Street artist JR creates work on a grand scale, putting a human face on some of the world’s poorest communities.  He might show up in a shantytown or favela, photograph people he finds there, blow up their images and paper their neighborhood with the results.  Where Christo would wrap buildings and bridges to recast a city as a surreal abstraction, JR creates a different cityscape, working with photos of people to construct a heightened reality.  His images celebrate his subjects while insisting on your attention, bringing new meaning to the phrase “larger than life.”  There’s an enormous sense of humanity there.  

NYT Photo JR in his studio

In a recent NYT article he talked about why he does it:  “I think it comes from several things.  Firstly, a real curiosity about the world.  Then there’s the fact that one of the things that touches me most is injustice.  I’m of mixed origins – North Africa, Eastern Europe, Spain – and this generation today, we’re all a little bit from everywhere.  I was born in France, but I feel comfortable everywhere – I don’t see the borders.”


He recently opened his expressionistic film in France, Women Are Heroes.  The trailer is hypnotic as it juxtaposes scenes of daily life in some of the world’s most forlorn communities, moments spent with the people who live in them, and speeded-up footage of JR’s gigantic photos being affixed to the structures that populate those places.  

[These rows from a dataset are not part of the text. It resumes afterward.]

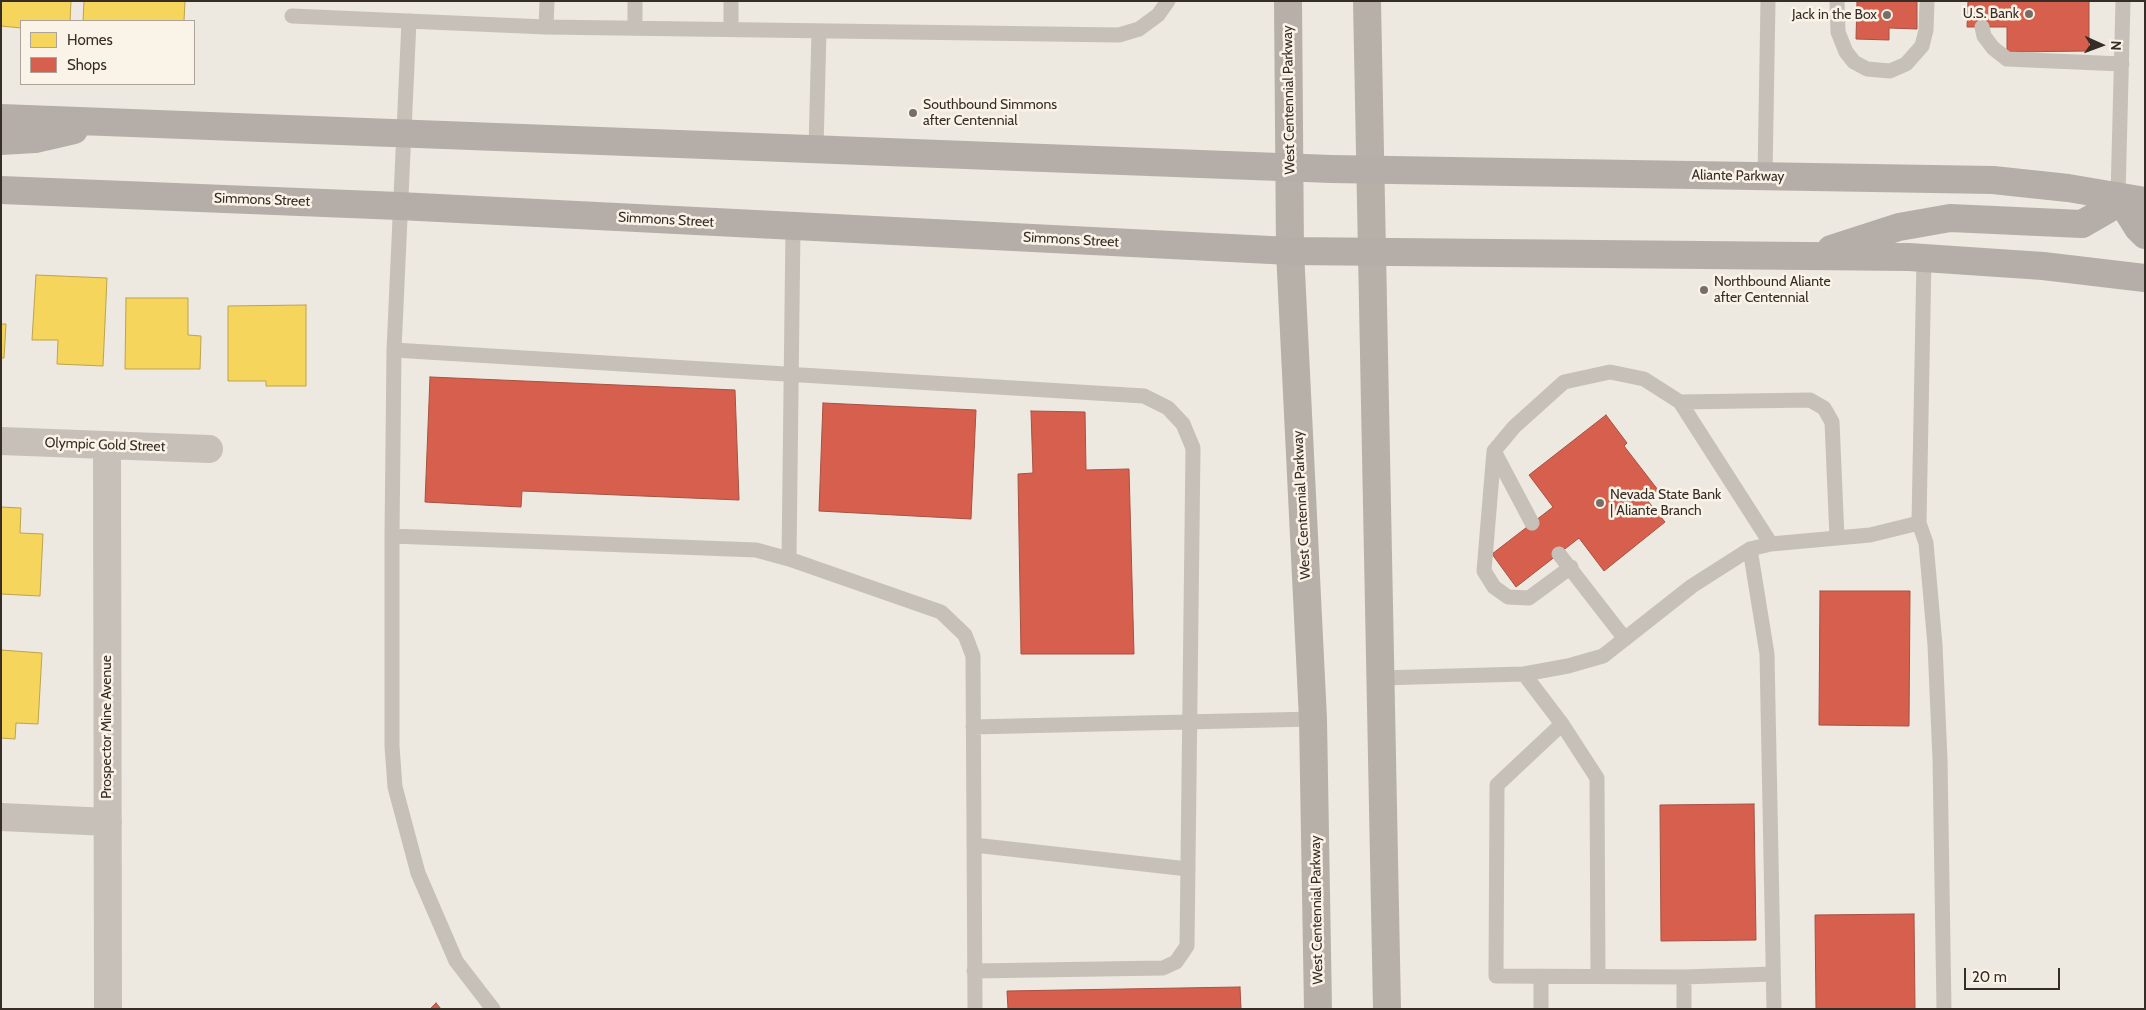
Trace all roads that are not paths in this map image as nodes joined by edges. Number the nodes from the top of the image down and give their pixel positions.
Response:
1 (547, 1) edge
2 (635, 1) edge
3 (731, 1) edge
4 (1168, 1) edge
5 (1288, 1) edge
6 (1367, 1) edge
7 (1768, 1) edge
8 (1837, 1) edge
9 (1927, 1) edge
10 (2123, 1) edge
11 (292, 16) dead end
12 (409, 21) junction
13 (546, 27) junction
14 (1982, 27) dead end
15 (635, 28) junction
16 (731, 29) junction
17 (819, 31) junction
18 (2122, 64) junction
19 (1, 118) edge
20 (104, 122) junction
21 (405, 134) junction
22 (1, 141) edge
23 (816, 149) junction
24 (1290, 167) junction
25 (1372, 170) junction
26 (1766, 176) junction
27 (1, 190) edge
28 (2118, 196) junction
29 (2145, 201) edge
30 (399, 206) junction
31 (793, 226) junction
32 (2145, 235) edge
33 (1290, 251) junction
34 (1372, 253) junction
35 (1808, 256) junction
36 (1924, 258) junction
37 (2145, 278) edge
38 (394, 350) junction
39 (792, 374) junction
40 (1680, 402) junction
41 (1, 441) edge
42 (107, 445) junction
43 (209, 449) dead end
44 (1494, 451) junction
45 (1532, 523) dead end
46 (1919, 523) junction
47 (392, 536) junction
48 (1837, 538) junction
49 (1771, 544) junction
50 (1750, 549) junction
51 (1559, 554) dead end
52 (789, 559) junction
53 (1571, 567) junction
54 (1625, 639) junction
55 (1524, 674) junction
56 (1380, 678) junction
57 (1313, 719) junction
58 (1188, 723) junction
59 (1562, 724) junction
60 (973, 727) junction
61 (1, 817) edge
62 (108, 822) junction
63 (974, 845) junction
64 (1188, 869) junction
65 (974, 971) junction
66 (1773, 974) junction
67 (1541, 976) junction
68 (1598, 976) junction
69 (1684, 977) junction
70 (108, 1009) edge
71 (493, 1009) edge
72 (975, 1009) edge
73 (1318, 1009) edge
74 (1387, 1009) edge
75 (1540, 1009) edge
76 (1684, 1009) edge
77 (1774, 1009) edge
78 (1944, 1009) edge

1 - 13 lane
2 - 15 lane
3 - 16 lane
4 - 17 lane
5 - 24 main road, West Centennial Parkway
6 - 25 main road
7 - 26 lane
8 - 9 lane
10 - 18 lane
11 - 12 lane
12 - 13 lane
12 - 21 lane
13 - 15 lane
14 - 18 lane
15 - 16 lane
16 - 17 lane
17 - 23 lane
18 - 28 lane
19 - 20 main road
20 - 21 main road
20 - 22 main road
21 - 23 main road
21 - 30 lane
23 - 24 main road
24 - 25 main road, Aliante Parkway
24 - 33 main road, West Centennial Parkway
25 - 26 main road, Aliante Parkway
25 - 34 main road
26 - 28 main road, Aliante Parkway
27 - 30 main road, Simmons Street
28 - 29 main road, Aliante Parkway
28 - 32 main road
28 - 35 main road
30 - 31 main road, Simmons Street
30 - 38 lane
31 - 33 main road, Simmons Street
31 - 39 lane
33 - 34 main road, Simmons Street
33 - 57 main road, West Centennial Parkway
34 - 35 main road
34 - 56 main road
35 - 36 main road
36 - 37 main road
36 - 46 lane
38 - 39 lane
38 - 47 lane
39 - 52 lane
39 - 58 lane
40 - 44 lane
40 - 48 lane
40 - 49 lane
41 - 42 street, Olympic Gold Street
42 - 43 street, Olympic Gold Street
42 - 62 street, Prospector Mine Avenue
44 - 45 lane
44 - 53 lane
46 - 48 lane
46 - 78 lane
47 - 52 lane
47 - 71 lane
48 - 49 lane
49 - 50 lane
50 - 54 lane
50 - 66 lane
51 - 53 lane
52 - 60 lane
53 - 54 lane
54 - 55 lane
55 - 56 lane
55 - 59 lane
56 - 74 main road
57 - 58 lane
57 - 73 main road, West Centennial Parkway
58 - 60 lane
58 - 64 lane
59 - 67 lane
59 - 68 lane
60 - 63 lane
61 - 62 street
62 - 70 street, Prospector Mine Avenue
63 - 64 lane
63 - 65 lane
64 - 65 lane
65 - 72 lane
66 - 69 lane
66 - 77 lane
67 - 68 lane
67 - 75 lane
68 - 69 lane
69 - 76 lane

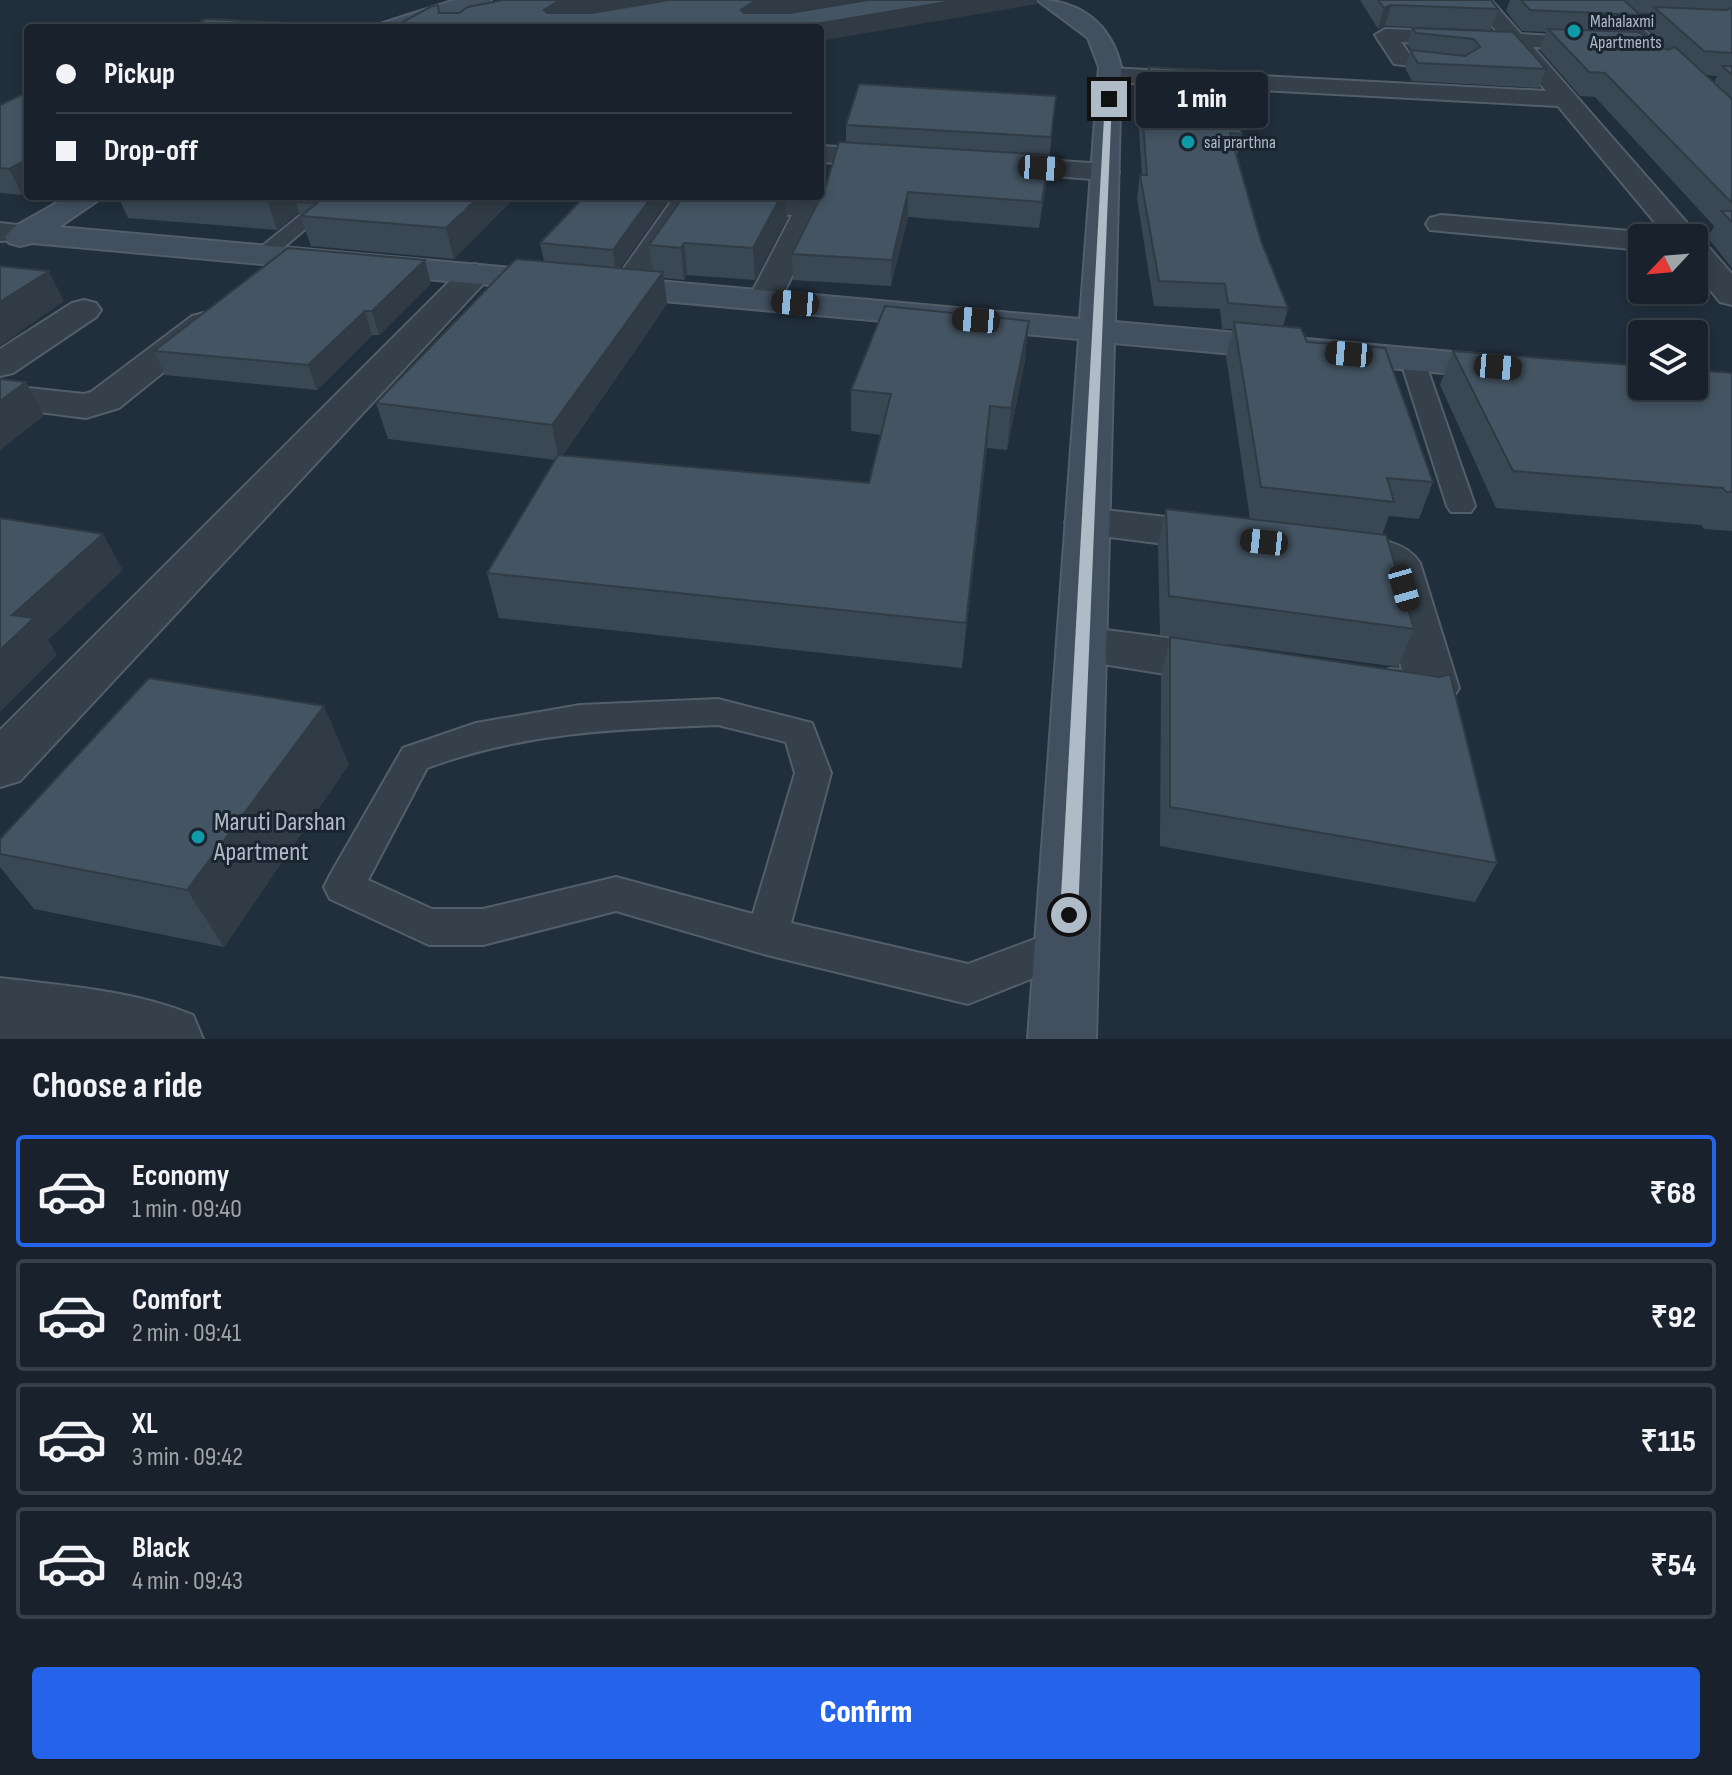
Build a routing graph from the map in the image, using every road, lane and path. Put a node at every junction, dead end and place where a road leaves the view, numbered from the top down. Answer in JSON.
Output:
{"nodes":[{"id":1,"x":1047,"y":0,"type":"edge"},
{"id":2,"x":476,"y":8,"type":"edge"},
{"id":3,"x":499,"y":10,"type":"edge"},
{"id":4,"x":1608,"y":14,"type":"edge"},
{"id":5,"x":1655,"y":21,"type":"edge"},
{"id":6,"x":398,"y":24,"type":"edge"},
{"id":7,"x":453,"y":24,"type":"edge"},
{"id":8,"x":1507,"y":32,"type":"edge"},
{"id":9,"x":1615,"y":63,"type":"edge"},
{"id":10,"x":1669,"y":67,"type":"joint"},
{"id":11,"x":1110,"y":75,"type":"junction"},
{"id":12,"x":1405,"y":76,"type":"junction"},
{"id":13,"x":1565,"y":99,"type":"junction"},
{"id":14,"x":824,"y":156,"type":"edge"},
{"id":15,"x":917,"y":160,"type":"edge"},
{"id":16,"x":964,"y":163,"type":"edge"},
{"id":17,"x":1105,"y":172,"type":"junction"},
{"id":18,"x":82,"y":200,"type":"edge"},
{"id":19,"x":331,"y":200,"type":"edge"},
{"id":20,"x":690,"y":200,"type":"edge"},
{"id":21,"x":709,"y":200,"type":"edge"},
{"id":22,"x":1441,"y":224,"type":"dead end"},
{"id":23,"x":1672,"y":224,"type":"edge"},
{"id":24,"x":8,"y":238,"type":"edge"},
{"id":25,"x":1628,"y":240,"type":"edge"},
{"id":26,"x":275,"y":256,"type":"junction"},
{"id":27,"x":1708,"y":267,"type":"edge"},
{"id":28,"x":475,"y":274,"type":"junction"},
{"id":29,"x":626,"y":288,"type":"junction"},
{"id":30,"x":1732,"y":295,"type":"edge"},
{"id":31,"x":765,"y":300,"type":"junction"},
{"id":32,"x":84,"y":310,"type":"dead end"},
{"id":33,"x":1097,"y":331,"type":"junction"},
{"id":34,"x":1412,"y":359,"type":"junction"},
{"id":35,"x":1535,"y":370,"type":"edge"},
{"id":36,"x":1,"y":371,"type":"edge"},
{"id":37,"x":1461,"y":506,"type":"dead end"},
{"id":38,"x":1087,"y":522,"type":"junction"},
{"id":39,"x":1082,"y":645,"type":"junction"},
{"id":40,"x":1269,"y":671,"type":"edge"},
{"id":41,"x":1346,"y":682,"type":"edge"},
{"id":42,"x":0,"y":765,"type":"edge"},
{"id":43,"x":767,"y":936,"type":"junction"},
{"id":44,"x":1068,"y":945,"type":"junction"},
{"id":45,"x":0,"y":1010,"type":"edge"},
{"id":46,"x":169,"y":1039,"type":"edge"},
{"id":47,"x":1062,"y":1039,"type":"edge"}],
"edges":[{"from":1,"to":11,"type":"street"},
{"from":2,"to":3,"type":"street"},
{"from":2,"to":6,"type":"street"},
{"from":2,"to":7,"type":"street"},
{"from":4,"to":5,"type":"lane"},
{"from":4,"to":10,"type":"lane"},
{"from":8,"to":9,"type":"street"},
{"from":8,"to":10,"type":"street"},
{"from":8,"to":12,"type":"street"},
{"from":8,"to":13,"type":"street"},
{"from":11,"to":12,"type":"street"},
{"from":11,"to":17,"type":"street"},
{"from":12,"to":13,"type":"street"},
{"from":13,"to":23,"type":"street"},
{"from":14,"to":15,"type":"street"},
{"from":16,"to":17,"type":"street"},
{"from":17,"to":33,"type":"street"},
{"from":18,"to":24,"type":"street"},
{"from":19,"to":26,"type":"lane"},
{"from":20,"to":29,"type":"street"},
{"from":21,"to":31,"type":"street"},
{"from":22,"to":25,"type":"street"},
{"from":24,"to":26,"type":"street"},
{"from":26,"to":28,"type":"street"},
{"from":26,"to":36,"type":"street"},
{"from":27,"to":30,"type":"street"},
{"from":28,"to":29,"type":"street"},
{"from":28,"to":42,"type":"street"},
{"from":29,"to":31,"type":"street"},
{"from":31,"to":33,"type":"street"},
{"from":32,"to":36,"type":"street"},
{"from":33,"to":34,"type":"street"},
{"from":33,"to":38,"type":"street"},
{"from":34,"to":35,"type":"street"},
{"from":34,"to":37,"type":"lane"},
{"from":38,"to":39,"type":"street"},
{"from":38,"to":41,"type":"street"},
{"from":39,"to":40,"type":"street"},
{"from":39,"to":44,"type":"street"},
{"from":43,"to":43,"type":"lane"},
{"from":43,"to":44,"type":"lane"},
{"from":44,"to":47,"type":"street"},
{"from":45,"to":46,"type":"street"}]}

He’s recently won a TED prize, $100,000 for “one wish to change the world.”   Here’s a great blog and another where you can see some images of JR’s Work.  His work reminds me of James Agee‘s profiles and Walker Evans‘ portraits of sharecroppers from the book “Let Us Now Praise Famous Men.”  Although separated by years and genres, each found a way to bring attention to people hidden from view.  As JR sees it, “To change the way you see things is already to change things themselves.”